INSTRUCTION:
Your output must match the data word for word, with every line included.

***** RECORDS PROVIDED

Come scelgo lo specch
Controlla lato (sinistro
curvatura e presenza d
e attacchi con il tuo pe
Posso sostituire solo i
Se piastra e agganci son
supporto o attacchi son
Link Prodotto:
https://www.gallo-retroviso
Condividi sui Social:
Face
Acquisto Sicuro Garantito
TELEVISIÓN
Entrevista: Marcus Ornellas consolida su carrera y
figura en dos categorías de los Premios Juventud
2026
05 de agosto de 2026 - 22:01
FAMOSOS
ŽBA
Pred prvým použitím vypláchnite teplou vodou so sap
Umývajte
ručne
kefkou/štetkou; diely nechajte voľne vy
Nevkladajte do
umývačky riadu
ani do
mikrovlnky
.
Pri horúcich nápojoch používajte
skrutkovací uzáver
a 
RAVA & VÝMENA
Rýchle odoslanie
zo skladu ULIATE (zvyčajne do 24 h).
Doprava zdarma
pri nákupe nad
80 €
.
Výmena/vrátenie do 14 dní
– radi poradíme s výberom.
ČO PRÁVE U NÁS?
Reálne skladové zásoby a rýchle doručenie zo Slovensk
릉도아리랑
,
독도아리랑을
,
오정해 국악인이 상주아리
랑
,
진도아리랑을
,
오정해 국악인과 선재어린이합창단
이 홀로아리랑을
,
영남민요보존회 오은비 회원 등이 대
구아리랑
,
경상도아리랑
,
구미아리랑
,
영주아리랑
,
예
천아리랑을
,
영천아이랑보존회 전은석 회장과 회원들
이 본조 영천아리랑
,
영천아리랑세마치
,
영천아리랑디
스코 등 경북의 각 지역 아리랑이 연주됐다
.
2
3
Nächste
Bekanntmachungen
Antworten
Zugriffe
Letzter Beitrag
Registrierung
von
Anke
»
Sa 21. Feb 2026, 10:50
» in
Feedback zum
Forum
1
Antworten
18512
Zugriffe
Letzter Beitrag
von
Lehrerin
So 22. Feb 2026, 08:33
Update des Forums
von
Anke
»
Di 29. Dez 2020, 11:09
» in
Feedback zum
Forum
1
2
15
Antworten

**********

PROBLEM SOLUTION:
Come scelgo lo specch
Controlla lato (sinistro
curvatura e presenza d
e attacchi con il tuo pe
Posso sostituire solo i
Se piastra e agganci son
supporto o attacchi son
Link Prodotto:
https://www.gallo-retroviso
Condividi sui Social:
Face
Acquisto Sicuro Garantito
TELEVISIÓN
Entrevista: Marcus Ornellas consolida su carrera y
figura en dos categorías de los Premios Juventud
2026
05 de agosto de 2026 - 22:01
FAMOSOS
ŽBA
Pred prvým použitím vypláchnite teplou vodou so sap
Umývajte
ručne
kefkou/štetkou; diely nechajte voľne vy
Nevkladajte do
umývačky riadu
ani do
mikrovlnky
.
Pri horúcich nápojoch používajte
skrutkovací uzáver
a 
RAVA & VÝMENA
Rýchle odoslanie
zo skladu ULIATE (zvyčajne do 24 h).
Doprava zdarma
pri nákupe nad
80 €
.
Výmena/vrátenie do 14 dní
– radi poradíme s výberom.
ČO PRÁVE U NÁS?
Reálne skladové zásoby a rýchle doručenie zo Slovensk
릉도아리랑
,
독도아리랑을
,
오정해 국악인이 상주아리
랑
,
진도아리랑을
,
오정해 국악인과 선재어린이합창단
이 홀로아리랑을
,
영남민요보존회 오은비 회원 등이 대
구아리랑
,
경상도아리랑
,
구미아리랑
,
영주아리랑
,
예
천아리랑을
,
영천아이랑보존회 전은석 회장과 회원들
이 본조 영천아리랑
,
영천아리랑세마치
,
영천아리랑디
스코 등 경북의 각 지역 아리랑이 연주됐다
.
2
3
Nächste
Bekanntmachungen
Antworten
Zugriffe
Letzter Beitrag
Registrierung
von
Anke
»
Sa 21. Feb 2026, 10:50
» in
Feedback zum
Forum
1
Antworten
18512
Zugriffe
Letzter Beitrag
von
Lehrerin
So 22. Feb 2026, 08:33
Update des Forums
von
Anke
»
Di 29. Dez 2020, 11:09
» in
Feedback zum
Forum
1
2
15
Antworten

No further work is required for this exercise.